▶ _PROBLEM REQUIREMENTS_: All of the data needs to be printed again, exactly as written.

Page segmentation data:
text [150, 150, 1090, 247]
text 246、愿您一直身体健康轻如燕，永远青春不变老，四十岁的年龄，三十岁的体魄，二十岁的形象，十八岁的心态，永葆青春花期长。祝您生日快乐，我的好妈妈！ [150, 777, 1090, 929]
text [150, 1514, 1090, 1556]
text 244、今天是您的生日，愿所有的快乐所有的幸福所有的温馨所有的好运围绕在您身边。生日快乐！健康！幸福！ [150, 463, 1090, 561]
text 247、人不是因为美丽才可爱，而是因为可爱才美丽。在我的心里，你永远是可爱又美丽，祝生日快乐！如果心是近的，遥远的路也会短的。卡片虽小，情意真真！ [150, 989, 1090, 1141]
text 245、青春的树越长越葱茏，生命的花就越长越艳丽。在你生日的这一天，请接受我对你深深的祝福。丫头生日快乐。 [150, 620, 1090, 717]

▶ _SOLUTION_:
text [150, 150, 1090, 247]
text 246、愿您一直身体健康轻如燕，永远青春不变老，四十岁的年龄，三十岁的体魄，二十岁的形象，十八岁的心态，永葆青春花期长。祝您生日快乐，我的好妈妈！ [150, 777, 1090, 929]
text [150, 1514, 1090, 1556]
text 244、今天是您的生日，愿所有的快乐所有的幸福所有的温馨所有的好运围绕在您身边。生日快乐！健康！幸福！ [150, 463, 1090, 561]
text 247、人不是因为美丽才可爱，而是因为可爱才美丽。在我的心里，你永远是可爱又美丽，祝生日快乐！如果心是近的，遥远的路也会短的。卡片虽小，情意真真！ [150, 989, 1090, 1141]
text 245、青春的树越长越葱茏，生命的花就越长越艳丽。在你生日的这一天，请接受我对你深深的祝福。丫头生日快乐。 [150, 620, 1090, 717]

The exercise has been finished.